• _PROBLEM REQUIREMENTS_: Transcribe the material word for word, starting at its first line and ending with the line that contains "plan d’intervention de", including that line.

PROVIDED RECORDS START

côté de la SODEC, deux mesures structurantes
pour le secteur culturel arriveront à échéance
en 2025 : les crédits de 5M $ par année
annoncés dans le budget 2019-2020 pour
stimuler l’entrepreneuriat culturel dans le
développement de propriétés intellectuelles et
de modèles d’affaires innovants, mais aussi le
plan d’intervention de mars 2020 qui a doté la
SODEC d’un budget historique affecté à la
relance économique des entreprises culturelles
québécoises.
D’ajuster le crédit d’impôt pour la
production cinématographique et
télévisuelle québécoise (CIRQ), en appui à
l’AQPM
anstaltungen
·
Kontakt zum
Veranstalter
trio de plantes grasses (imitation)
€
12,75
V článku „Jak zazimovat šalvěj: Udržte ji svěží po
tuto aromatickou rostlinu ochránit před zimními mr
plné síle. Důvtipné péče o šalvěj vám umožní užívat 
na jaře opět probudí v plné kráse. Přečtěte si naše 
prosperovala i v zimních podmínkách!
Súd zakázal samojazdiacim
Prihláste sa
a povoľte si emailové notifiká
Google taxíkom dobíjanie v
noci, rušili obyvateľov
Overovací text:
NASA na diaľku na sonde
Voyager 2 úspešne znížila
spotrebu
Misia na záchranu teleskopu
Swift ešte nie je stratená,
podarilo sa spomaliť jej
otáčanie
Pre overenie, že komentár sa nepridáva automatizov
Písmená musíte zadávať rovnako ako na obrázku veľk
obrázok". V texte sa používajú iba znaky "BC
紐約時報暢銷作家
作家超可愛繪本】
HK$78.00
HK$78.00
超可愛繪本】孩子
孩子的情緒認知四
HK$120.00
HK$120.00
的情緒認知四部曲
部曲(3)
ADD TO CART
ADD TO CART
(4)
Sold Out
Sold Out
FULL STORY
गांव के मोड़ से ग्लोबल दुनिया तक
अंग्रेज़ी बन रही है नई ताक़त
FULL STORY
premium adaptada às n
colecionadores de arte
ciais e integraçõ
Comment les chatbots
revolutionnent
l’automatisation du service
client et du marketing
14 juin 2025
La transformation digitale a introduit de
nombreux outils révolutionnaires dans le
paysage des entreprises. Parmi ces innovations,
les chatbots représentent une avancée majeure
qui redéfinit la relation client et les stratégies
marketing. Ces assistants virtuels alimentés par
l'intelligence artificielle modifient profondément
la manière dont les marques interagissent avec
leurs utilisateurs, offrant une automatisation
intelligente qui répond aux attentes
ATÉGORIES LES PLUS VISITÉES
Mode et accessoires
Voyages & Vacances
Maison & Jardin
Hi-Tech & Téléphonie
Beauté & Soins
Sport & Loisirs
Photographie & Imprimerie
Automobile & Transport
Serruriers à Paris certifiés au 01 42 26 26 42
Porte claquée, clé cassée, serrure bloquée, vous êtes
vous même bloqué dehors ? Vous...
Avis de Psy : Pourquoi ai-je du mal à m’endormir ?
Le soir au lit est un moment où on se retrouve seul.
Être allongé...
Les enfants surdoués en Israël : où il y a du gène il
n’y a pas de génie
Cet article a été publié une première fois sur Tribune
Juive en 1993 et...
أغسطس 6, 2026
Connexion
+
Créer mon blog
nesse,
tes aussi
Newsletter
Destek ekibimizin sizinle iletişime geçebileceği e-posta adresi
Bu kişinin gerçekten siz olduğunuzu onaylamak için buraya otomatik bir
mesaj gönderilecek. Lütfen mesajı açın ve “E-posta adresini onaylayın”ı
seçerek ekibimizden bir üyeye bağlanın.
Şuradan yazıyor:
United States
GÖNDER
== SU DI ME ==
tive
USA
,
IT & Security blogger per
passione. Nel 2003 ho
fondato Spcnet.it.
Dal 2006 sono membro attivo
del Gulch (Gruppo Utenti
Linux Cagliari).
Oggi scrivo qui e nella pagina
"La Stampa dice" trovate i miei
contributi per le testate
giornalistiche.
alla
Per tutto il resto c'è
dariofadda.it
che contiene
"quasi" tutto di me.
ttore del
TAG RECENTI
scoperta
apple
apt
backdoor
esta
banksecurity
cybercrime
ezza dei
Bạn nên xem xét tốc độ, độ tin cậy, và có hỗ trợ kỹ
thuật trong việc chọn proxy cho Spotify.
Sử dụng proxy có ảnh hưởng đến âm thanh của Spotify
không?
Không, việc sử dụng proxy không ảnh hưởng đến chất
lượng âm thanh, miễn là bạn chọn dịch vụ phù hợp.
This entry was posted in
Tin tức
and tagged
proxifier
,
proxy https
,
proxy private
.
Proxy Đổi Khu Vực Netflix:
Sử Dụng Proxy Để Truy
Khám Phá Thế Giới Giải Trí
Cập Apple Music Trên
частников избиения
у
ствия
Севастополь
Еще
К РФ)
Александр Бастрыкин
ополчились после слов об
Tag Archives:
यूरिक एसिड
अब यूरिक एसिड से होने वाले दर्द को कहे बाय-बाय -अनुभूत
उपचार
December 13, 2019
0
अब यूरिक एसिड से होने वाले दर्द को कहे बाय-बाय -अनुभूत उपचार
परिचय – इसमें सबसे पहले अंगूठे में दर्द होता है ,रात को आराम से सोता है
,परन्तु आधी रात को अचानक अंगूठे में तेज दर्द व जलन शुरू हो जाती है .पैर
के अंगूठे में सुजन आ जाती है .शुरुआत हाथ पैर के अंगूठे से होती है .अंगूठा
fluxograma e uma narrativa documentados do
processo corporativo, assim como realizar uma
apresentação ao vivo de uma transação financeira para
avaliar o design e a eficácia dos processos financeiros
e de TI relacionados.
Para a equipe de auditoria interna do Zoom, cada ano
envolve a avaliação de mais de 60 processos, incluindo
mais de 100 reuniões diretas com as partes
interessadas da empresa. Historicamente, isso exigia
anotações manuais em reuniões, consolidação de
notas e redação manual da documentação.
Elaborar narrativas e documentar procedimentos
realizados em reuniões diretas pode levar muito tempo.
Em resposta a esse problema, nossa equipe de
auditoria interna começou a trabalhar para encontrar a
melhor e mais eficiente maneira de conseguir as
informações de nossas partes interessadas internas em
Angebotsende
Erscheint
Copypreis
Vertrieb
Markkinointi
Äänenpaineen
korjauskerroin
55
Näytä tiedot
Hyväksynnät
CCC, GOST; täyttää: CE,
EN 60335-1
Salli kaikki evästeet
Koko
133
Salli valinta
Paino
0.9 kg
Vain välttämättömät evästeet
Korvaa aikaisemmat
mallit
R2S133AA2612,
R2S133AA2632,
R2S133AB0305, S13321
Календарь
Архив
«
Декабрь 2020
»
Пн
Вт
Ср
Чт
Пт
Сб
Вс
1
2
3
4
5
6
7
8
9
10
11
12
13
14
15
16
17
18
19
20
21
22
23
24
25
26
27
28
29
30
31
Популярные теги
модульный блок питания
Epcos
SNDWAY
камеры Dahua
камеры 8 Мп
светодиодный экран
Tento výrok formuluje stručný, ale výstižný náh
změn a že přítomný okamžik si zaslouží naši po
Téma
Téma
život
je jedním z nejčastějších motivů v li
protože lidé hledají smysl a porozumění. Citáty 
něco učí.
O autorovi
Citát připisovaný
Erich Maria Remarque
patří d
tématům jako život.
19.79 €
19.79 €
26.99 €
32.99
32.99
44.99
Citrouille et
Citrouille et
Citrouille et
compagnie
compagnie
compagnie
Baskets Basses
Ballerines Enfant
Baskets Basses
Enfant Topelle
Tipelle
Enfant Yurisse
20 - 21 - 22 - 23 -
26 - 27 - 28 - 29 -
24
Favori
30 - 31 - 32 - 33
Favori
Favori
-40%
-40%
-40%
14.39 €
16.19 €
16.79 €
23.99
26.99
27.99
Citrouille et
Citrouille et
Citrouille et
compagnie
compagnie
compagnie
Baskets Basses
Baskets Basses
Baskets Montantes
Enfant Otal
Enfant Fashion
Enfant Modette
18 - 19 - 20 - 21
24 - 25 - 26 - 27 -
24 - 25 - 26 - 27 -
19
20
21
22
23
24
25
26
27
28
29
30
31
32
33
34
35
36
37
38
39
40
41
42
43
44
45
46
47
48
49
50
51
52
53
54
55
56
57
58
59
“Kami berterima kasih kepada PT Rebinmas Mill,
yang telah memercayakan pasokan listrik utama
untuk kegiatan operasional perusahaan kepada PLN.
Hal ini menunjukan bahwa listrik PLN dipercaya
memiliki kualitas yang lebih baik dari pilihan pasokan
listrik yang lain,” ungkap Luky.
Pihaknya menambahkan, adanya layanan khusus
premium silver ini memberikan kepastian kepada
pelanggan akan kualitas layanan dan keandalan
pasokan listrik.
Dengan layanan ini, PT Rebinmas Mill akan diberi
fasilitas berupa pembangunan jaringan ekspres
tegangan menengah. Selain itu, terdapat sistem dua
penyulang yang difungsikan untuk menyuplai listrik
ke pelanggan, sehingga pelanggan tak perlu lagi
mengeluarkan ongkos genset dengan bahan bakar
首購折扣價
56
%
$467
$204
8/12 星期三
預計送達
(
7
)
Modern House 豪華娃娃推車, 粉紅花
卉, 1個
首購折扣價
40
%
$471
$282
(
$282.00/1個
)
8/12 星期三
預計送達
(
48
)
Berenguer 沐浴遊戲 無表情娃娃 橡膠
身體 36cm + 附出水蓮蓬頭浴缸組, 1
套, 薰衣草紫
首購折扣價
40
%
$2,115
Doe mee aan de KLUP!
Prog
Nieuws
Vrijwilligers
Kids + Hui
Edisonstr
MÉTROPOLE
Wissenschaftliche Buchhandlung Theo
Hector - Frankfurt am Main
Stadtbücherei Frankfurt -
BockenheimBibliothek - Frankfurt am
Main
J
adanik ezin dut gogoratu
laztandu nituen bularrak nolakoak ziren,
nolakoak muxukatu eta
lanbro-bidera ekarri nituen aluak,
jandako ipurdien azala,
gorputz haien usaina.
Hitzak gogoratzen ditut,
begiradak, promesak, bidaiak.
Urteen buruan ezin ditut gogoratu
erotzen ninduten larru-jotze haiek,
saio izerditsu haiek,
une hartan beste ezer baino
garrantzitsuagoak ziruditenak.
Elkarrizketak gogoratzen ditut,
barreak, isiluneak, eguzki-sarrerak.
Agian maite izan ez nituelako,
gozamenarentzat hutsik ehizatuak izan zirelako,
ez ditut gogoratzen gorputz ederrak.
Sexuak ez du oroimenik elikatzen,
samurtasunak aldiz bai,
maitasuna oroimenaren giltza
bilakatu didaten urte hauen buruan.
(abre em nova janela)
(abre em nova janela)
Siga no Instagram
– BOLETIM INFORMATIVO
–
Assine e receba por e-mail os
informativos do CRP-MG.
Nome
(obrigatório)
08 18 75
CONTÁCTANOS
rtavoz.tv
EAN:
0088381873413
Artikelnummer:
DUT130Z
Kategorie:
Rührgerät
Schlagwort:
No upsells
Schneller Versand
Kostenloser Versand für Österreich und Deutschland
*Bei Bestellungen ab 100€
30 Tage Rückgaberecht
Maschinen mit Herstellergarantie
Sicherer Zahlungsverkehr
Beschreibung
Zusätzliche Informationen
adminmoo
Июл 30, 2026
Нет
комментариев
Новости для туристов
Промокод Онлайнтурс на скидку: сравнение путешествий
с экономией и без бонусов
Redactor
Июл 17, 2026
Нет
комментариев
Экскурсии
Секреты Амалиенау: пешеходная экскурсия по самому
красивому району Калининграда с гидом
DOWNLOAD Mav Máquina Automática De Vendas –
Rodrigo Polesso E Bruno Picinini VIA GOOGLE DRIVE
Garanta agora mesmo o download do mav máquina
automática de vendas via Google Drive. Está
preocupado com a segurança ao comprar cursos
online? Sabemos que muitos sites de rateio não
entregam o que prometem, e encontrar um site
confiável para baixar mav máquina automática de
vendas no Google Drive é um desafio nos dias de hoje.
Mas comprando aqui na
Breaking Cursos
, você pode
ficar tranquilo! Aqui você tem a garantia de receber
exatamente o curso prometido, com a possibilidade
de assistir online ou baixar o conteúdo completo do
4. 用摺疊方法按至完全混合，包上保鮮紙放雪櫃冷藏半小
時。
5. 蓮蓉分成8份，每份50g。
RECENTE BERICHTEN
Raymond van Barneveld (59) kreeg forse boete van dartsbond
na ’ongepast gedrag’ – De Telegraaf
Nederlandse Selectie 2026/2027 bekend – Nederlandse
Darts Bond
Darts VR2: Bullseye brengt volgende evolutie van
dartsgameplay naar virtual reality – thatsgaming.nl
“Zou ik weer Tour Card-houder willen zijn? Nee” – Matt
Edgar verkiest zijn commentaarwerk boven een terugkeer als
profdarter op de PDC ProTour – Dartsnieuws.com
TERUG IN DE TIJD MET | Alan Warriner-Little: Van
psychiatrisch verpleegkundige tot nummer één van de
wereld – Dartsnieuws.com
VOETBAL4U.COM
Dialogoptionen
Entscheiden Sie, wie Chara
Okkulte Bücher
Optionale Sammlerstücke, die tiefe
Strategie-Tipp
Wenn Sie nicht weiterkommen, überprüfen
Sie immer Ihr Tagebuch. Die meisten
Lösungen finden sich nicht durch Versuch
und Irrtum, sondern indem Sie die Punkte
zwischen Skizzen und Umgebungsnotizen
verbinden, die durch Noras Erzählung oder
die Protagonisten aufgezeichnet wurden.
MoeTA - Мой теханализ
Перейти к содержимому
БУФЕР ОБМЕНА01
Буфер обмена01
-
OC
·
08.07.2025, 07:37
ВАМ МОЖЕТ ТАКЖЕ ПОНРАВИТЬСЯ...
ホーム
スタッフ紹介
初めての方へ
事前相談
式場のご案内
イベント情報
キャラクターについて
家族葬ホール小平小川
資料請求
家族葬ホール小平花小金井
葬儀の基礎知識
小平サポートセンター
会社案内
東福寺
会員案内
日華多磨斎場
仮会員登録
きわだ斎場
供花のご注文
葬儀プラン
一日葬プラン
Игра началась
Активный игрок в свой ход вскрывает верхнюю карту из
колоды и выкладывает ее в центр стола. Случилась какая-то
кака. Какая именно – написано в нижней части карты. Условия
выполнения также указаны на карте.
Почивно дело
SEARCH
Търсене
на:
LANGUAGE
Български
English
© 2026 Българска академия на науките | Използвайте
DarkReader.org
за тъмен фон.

PROVIDED RECORDS END

• _SOLVED PROBLEM_:
côté de la SODEC, deux mesures structurantes
pour le secteur culturel arriveront à échéance
en 2025 : les crédits de 5M $ par année
annoncés dans le budget 2019-2020 pour
stimuler l’entrepreneuriat culturel dans le
développement de propriétés intellectuelles et
de modèles d’affaires innovants, mais aussi le
plan d’intervention de mars 2020 qui a doté la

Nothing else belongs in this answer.